• **SOURCE TEXT**
^^^^^^^^

Photo: Wikimedia Commons

By Romar Correa*

September 29, 2023

Two independent items in the newspapers of the day, Monday, September 25, 2023, call for the construction of a connection. “PM compares Urjit to ‘snake who sits on hoard of money: Ex-Finance Secretary” in The Indian Express, and “RBI may allow borrower-bank deal to shed tag of wilful defaulter” in The Times of India.

Urjit Patel, who was reportedly compared to a snake by Prime Minister Narendra Modi, was the Governor of the Reserve Bank of India (RBI), the country’s central bank, from 2016 to 2018.

With regard to the first item, our suspicion that verbal abuse, by officials of the Modi’s ruling Bharatiya Janata Party (BJP), of Indians who do not agree with their views, did not originate with Ramesh Bidhuri. Last week, Bhiduri, a BJP Member of Parliament, speaking in that august body, called a fellow member a pimp and Muslim terrorist.

The witness to the language of Modi is former Finance Secretary Subhash Chandra Garg in his book, We Also Make Policy, published by HarperCollins to be released next month. One contentious issue, between Modi and Patel, was the disbursement of RBI profits. The profits of the RBI have been rising and in the financial year 2023 was Rupees 2.20 lakh crores ($27 billion.)

^^^^^^^^

• **WHAT THE TASK ASKS**
Translate this sentence from the article on Urjit Patel and the RBI into Spanish: "Urjit Patel, who was reportedly compared to a snake by Prime Minister Narendra Modi, was the Governor of the Reserve Bank of India (RBI), the country’s central bank, from 2016 to 2018." The data after this text isn't needed for anything here.

• **DATASET EXCERPT**
^^^^^^^^

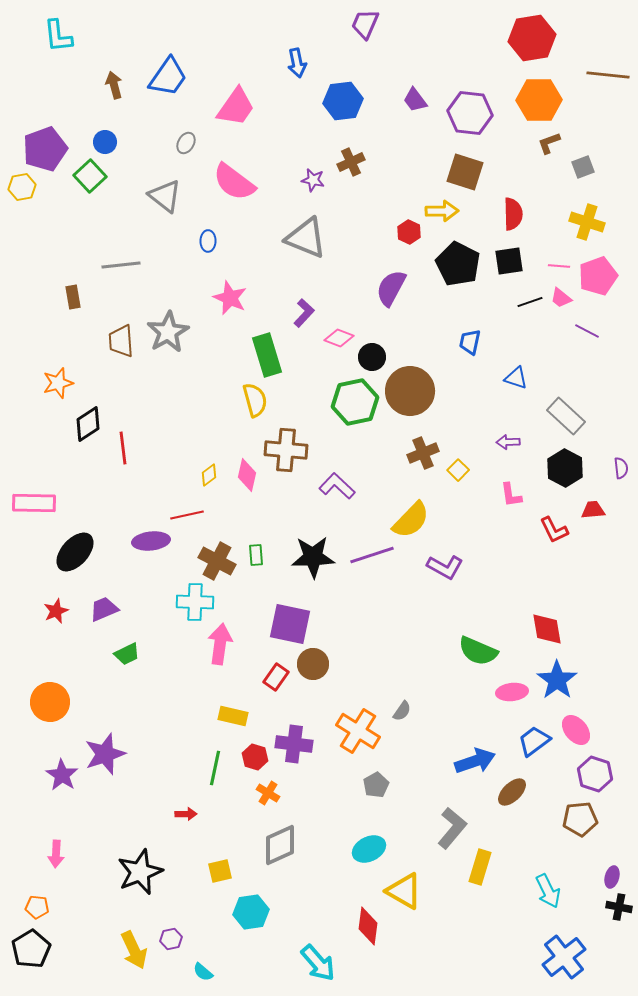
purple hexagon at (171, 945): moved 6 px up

^^^^^^^^

• **CORRECT ANSWER**
Urjit Patel, quien según se informa fue comparado con una serpiente por el primer ministro Narendra Modi, fue gobernador del Banco de la Reserva de la India (RBI), el banco central del país, de 2016 a 2018.